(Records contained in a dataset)
———
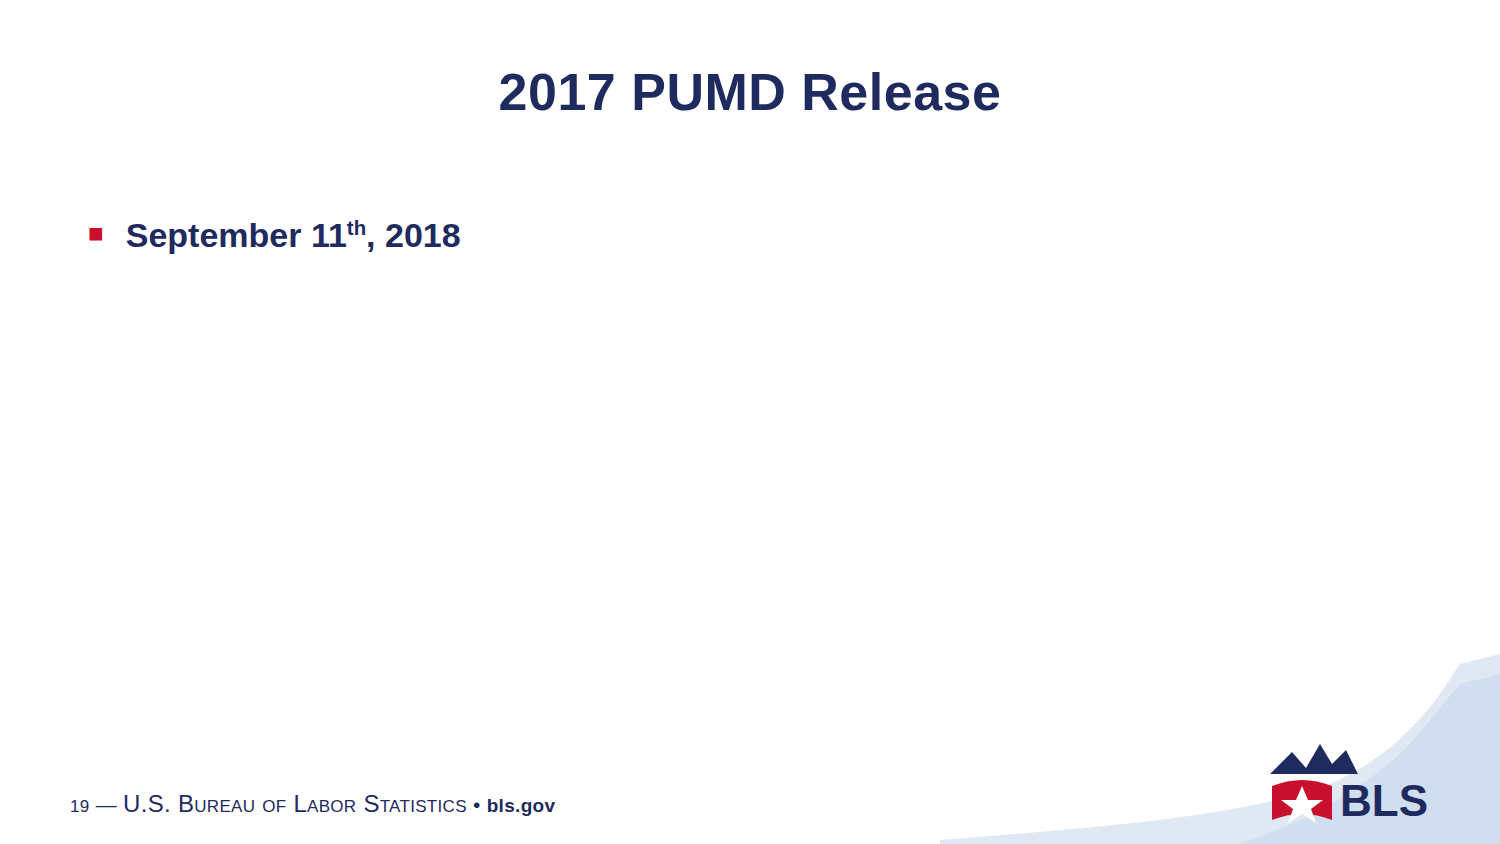2017 PUMD Release
■ September 11th, 2018
BLS
19 — U.S. Bureau of Labor Statistics • bls.gov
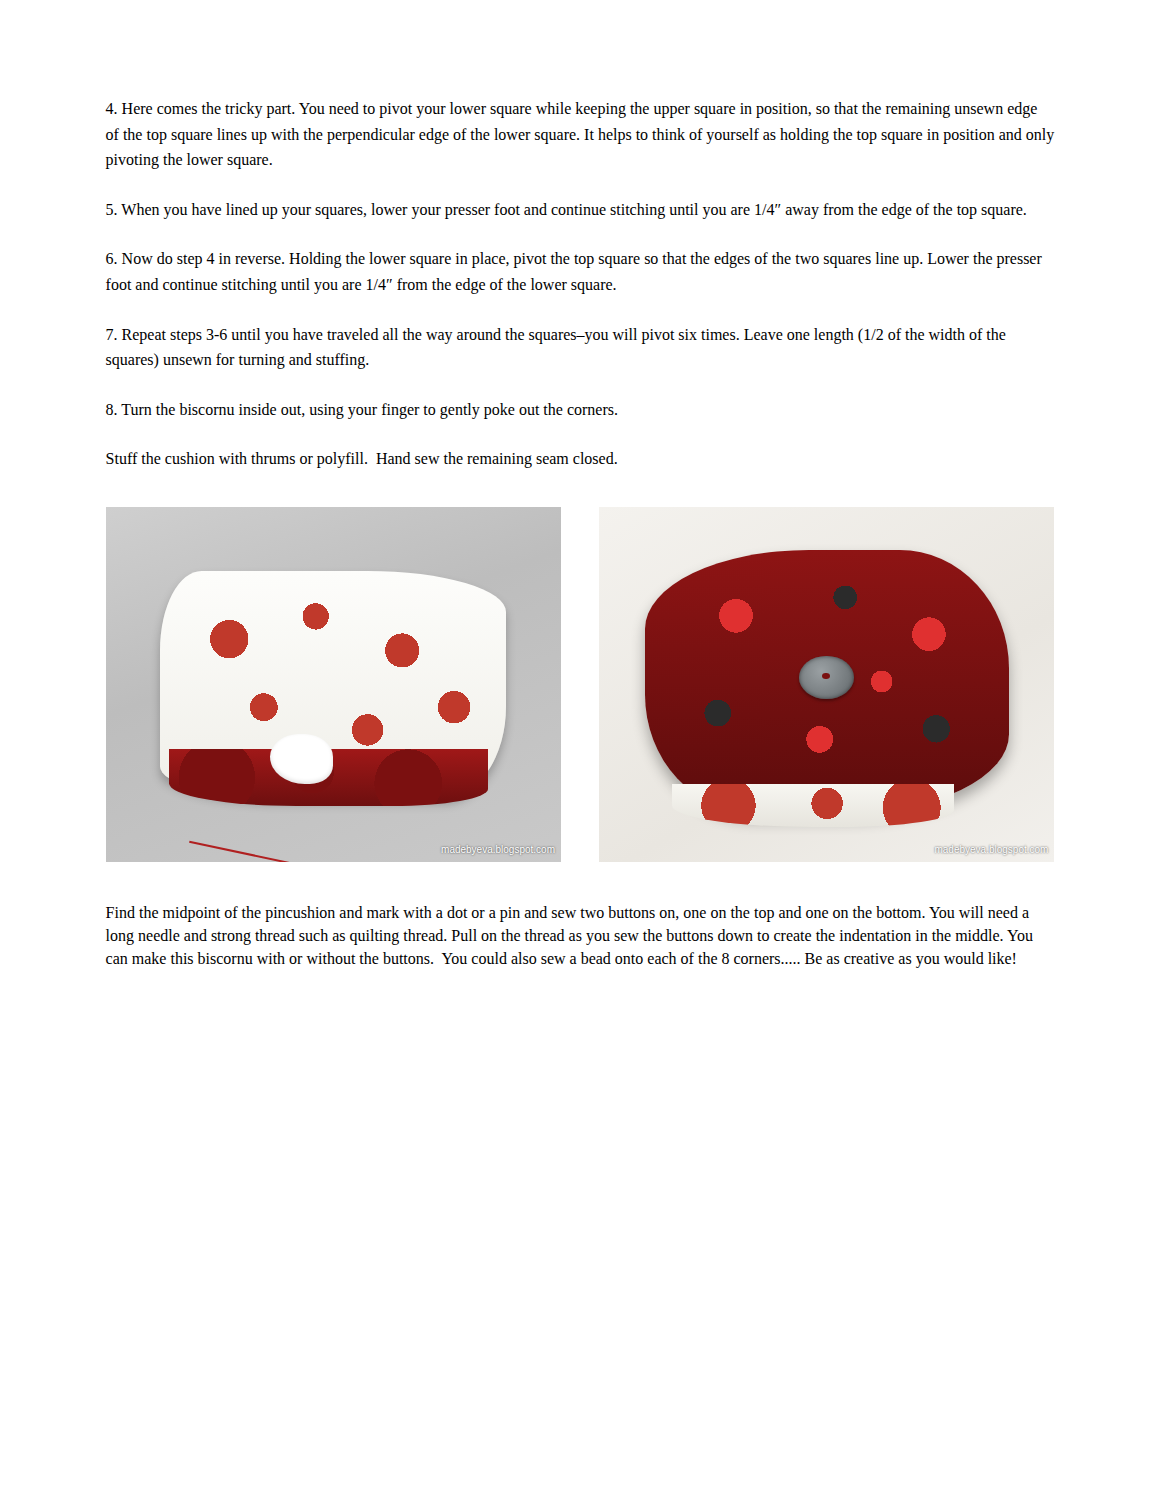4. Here comes the tricky part. You need to pivot your lower square while keeping the upper square in position, so that the remaining unsewn edge of the top square lines up with the perpendicular edge of the lower square. It helps to think of yourself as holding the top square in position and only pivoting the lower square.
5. When you have lined up your squares, lower your presser foot and continue stitching until you are 1/4″ away from the edge of the top square.
6. Now do step 4 in reverse. Holding the lower square in place, pivot the top square so that the edges of the two squares line up. Lower the presser foot and continue stitching until you are 1/4″ from the edge of the lower square.
7. Repeat steps 3-6 until you have traveled all the way around the squares–you will pivot six times. Leave one length (1/2 of the width of the squares) unsewn for turning and stuffing.
8. Turn the biscornu inside out, using your finger to gently poke out the corners.
Stuff the cushion with thrums or polyfill. Hand sew the remaining seam closed.
madebyeva.blogspot.com
madebyeva.blogspot.com
Find the midpoint of the pincushion and mark with a dot or a pin and sew two buttons on, one on the top and one on the bottom. You will need a long needle and strong thread such as quilting thread. Pull on the thread as you sew the buttons down to create the indentation in the middle. You can make this biscornu with or without the buttons. You could also sew a bead onto each of the 8 corners..... Be as creative as you would like!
———
Activity:
Above are records with pictures. Reproduce exactly only the lines from the line with "19 — U.S. Bureau" through the line with "6. Now do step", both ends included, and leave the pictures out.

Task output:
19 — U.S. Bureau of Labor Statistics • bls.gov
4. Here comes the tricky part. You need to pivot your lower square while keeping the upper square in position, so that the remaining unsewn edge of the top square lines up with the perpendicular edge of the lower square. It helps to think of yourself as holding the top square in position and only pivoting the lower square.
5. When you have lined up your squares, lower your presser foot and continue stitching until you are 1/4″ away from the edge of the top square.
6. Now do step 4 in reverse. Holding the lower square in place, pivot the top square so that the edges of the two squares line up. Lower the presser foot and continue stitching until you are 1/4″ from the edge of the lower square.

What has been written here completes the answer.